We are very happy to announce that Skydio has been named to the San Diego small UAS Integration Pilot Program (IPP). It is an honor to be invited to build upon the great work of the FAA, local municipal governments, and a host of other leading companies in the drone industry, to support pilot programs that can help evolve the regulatory environment for all unmanned aviation.
Our company is based on advancing what drones can do, and now we are joining a team pushing the envelope of what drones are allowed to do. To us, the key to having drones we can trust, performing missions in the national airspace, is autonomy. Whether applied to intelligent return-to-home workflows, reliable fully-automated mission sets, or revolutionary obstacle avoidance that lets pilots maneuver confidently in a whole new host of environments, the Skydio Autonomy Engine gives drone operators powerful new capabilities.
Our latest aircraft, the Skydio 2, is capable of completing manual flight missions in ways no pilot would be advised to try on drones with less sophisticated obstacle avoidance systems. Our six-camera sensing system leaves no blind spots, and protects pilots from crashes whether or not they keep the drone within line of sight. The point of the FAA-required visual observer is to tell the pilot-in-command what hazards lie to the left, right, up, down, and behind the drone — to be the eyes in the back of the drone’s head. Well, Skydio 2 has its own eyes in the back of its head. The autonomy engine makes Skydio 2 the only drone in its class that can be confidently flown near obstacles in a Beyond-Visual-Line-of-Sight (BVLOS) setting. Further, our autonomy engine means that the Skydio 2 is capable of performing autonomous missions — from mapping to patrols to cinematic one-shots — without human intervention. Operators can put their controllers away and trust that the drone will keep on getting the job done.
Today’s drone policies are reasonable for conventional manual drones, but the advent of trustworthy autonomy enables new modes of operation. Specifically, the BVLOS and one-pilot-one-drone limitations are outdated when pilots have access to the on-board intelligence of the caliber of the Skydio Autonomy Engine. We are excited to work with the Chula Vista Police Department to show how these limitations can fall at the hands of two waivers: Close Proximity, Low Altitude (CPLA) and One-to-Many (OTM). The CPLA COA lets public safety operators operate their drones beyond visual line of sight as long as the UAS stays close enough for the operator to intervene in an emergency, and low enough to avoid any manned aircraft. The OTM allows a single operator to manage multiple drones, taking advantage of the latest drones’ abilities to fly safely with minimal pilot attention. As we work with the Chula Vista Police Department, who recently announced that Skydio 2 would be incorporated into their patrol operations, we hope to unlock new capabilities for their UAS team. It is our goal, and the IPP program’s, that the new capabilities we unlock be replicable for public safety agencies across the United States. The impact each waiver will have on public safety organizations cannot be overstated.

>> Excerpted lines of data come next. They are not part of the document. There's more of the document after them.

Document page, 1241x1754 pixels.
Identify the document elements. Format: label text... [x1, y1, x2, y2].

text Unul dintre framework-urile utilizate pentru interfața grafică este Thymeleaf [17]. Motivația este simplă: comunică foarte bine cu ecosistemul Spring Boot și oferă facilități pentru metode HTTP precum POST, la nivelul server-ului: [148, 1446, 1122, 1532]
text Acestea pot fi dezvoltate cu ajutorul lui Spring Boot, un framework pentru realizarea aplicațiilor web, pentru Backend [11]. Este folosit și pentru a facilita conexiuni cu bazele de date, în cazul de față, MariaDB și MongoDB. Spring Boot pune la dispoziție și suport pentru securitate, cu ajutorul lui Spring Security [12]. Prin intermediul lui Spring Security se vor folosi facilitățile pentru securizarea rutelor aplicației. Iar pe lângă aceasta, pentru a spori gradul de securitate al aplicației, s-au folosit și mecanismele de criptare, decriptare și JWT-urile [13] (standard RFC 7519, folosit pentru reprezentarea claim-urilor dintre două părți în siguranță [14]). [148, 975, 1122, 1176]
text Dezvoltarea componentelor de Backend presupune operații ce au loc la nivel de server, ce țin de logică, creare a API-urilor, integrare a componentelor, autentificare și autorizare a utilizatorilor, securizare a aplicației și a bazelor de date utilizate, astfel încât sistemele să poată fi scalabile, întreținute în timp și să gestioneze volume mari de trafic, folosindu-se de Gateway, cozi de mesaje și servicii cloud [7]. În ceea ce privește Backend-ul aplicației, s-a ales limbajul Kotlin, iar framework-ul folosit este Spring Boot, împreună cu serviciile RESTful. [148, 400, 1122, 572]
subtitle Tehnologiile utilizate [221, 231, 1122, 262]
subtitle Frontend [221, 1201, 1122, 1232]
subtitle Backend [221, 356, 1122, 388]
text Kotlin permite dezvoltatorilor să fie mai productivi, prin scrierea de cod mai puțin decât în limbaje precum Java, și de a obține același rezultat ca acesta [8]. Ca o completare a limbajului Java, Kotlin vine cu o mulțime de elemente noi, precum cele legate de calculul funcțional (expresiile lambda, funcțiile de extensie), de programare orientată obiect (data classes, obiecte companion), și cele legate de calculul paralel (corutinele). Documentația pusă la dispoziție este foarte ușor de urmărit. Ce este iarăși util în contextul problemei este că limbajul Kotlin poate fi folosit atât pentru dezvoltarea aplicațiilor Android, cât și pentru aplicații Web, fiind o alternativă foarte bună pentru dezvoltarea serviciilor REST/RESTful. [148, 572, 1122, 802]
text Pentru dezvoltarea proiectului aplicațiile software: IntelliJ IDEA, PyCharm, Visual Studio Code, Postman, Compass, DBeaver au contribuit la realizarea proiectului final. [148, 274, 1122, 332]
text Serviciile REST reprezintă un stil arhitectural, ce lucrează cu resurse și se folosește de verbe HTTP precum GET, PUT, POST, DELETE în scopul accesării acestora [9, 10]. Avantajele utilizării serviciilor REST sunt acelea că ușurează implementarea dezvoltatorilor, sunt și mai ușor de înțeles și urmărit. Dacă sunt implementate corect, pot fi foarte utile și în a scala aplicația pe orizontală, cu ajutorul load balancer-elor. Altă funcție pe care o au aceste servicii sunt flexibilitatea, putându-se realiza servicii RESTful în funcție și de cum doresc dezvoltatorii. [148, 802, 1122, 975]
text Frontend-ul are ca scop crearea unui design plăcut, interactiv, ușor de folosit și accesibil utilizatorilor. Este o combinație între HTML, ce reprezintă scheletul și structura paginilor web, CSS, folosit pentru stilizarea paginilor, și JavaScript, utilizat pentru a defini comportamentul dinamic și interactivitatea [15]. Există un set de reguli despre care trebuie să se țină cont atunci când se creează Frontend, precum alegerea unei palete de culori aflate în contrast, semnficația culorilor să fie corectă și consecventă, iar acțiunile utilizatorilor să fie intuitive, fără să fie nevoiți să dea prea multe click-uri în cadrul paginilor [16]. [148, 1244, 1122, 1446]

The CPLA COA is a critical enabler for the Drone-In-The-Trunk model, where drones live in a public safety department’s police cars or fire trucks, instead of on a shelf at the station. Drone-In-The-Trunk models promise faster response times and more benefit from drones — getting aerial intelligence right away, with less-skilled pilots. With a CPLA COA, an agency can certify its pilots to fly their drones within close proximity and at low altitude, without being limited to visual line of sight on the drone. The CPLA COA dramatically increases the value of drones while keeping both those on the ground and in the air safe. By limiting altitude, there should be no worry of interference with any other air traffic. At the same time, 360 degree collision avoidance significantly reduces the risk to those on the ground. Giving public safety operators an option to send a drone into a risky environment, while its pilot stays under cover or at a safe distance, will have a tremendous impact on the safety of our first responders and communities. Our early activities with the Chula Vista PD are focused on proving the public and aviation safety cases for the CPLA COA.
The One-to-Many COA is a critical enabler for the Chula Vista Police Department’s field-leading Drone as First Responder (DFR) implementation, where trained teleoperators fly drones to the sites of 911 calls from offices in the police station. Allowing these pilots to operate multiple drones at once means that, when a battery is low, a pilot can have another drone on-scene and ready to take over. It also means the pilot can send drones to multiple calls at once to facilitate situational awareness across a city. The OTM COA allows the value of a drone program to scale beyond the number of trained pilots the CVPD can staff, up to the number of times aerial intelligence would make society safer. To let DFR reach its full potential, we hope to see the FAA approve the OTM COA.
Together, these COAs will help first responders everywhere to maximize the benefits of their drones, to build safer and healthier communities. While we think our technology is critical on the path to bringing them about, we do want to recognize that there are a number of other partners who are equally critical. From the ability to teleoperate, to connecting various inhabitants of the national airspace for mission planning, IPP collaborators such as Cape Aerial Telepresence and AiRXOS (GE Aviation) will play absolutely vital roles in bringing these applications to life. We are thrilled to be associated with them and the operators from San Diego and Chula Vista who will be the executors of these new capabilities. It’s time to get to work on the IPP!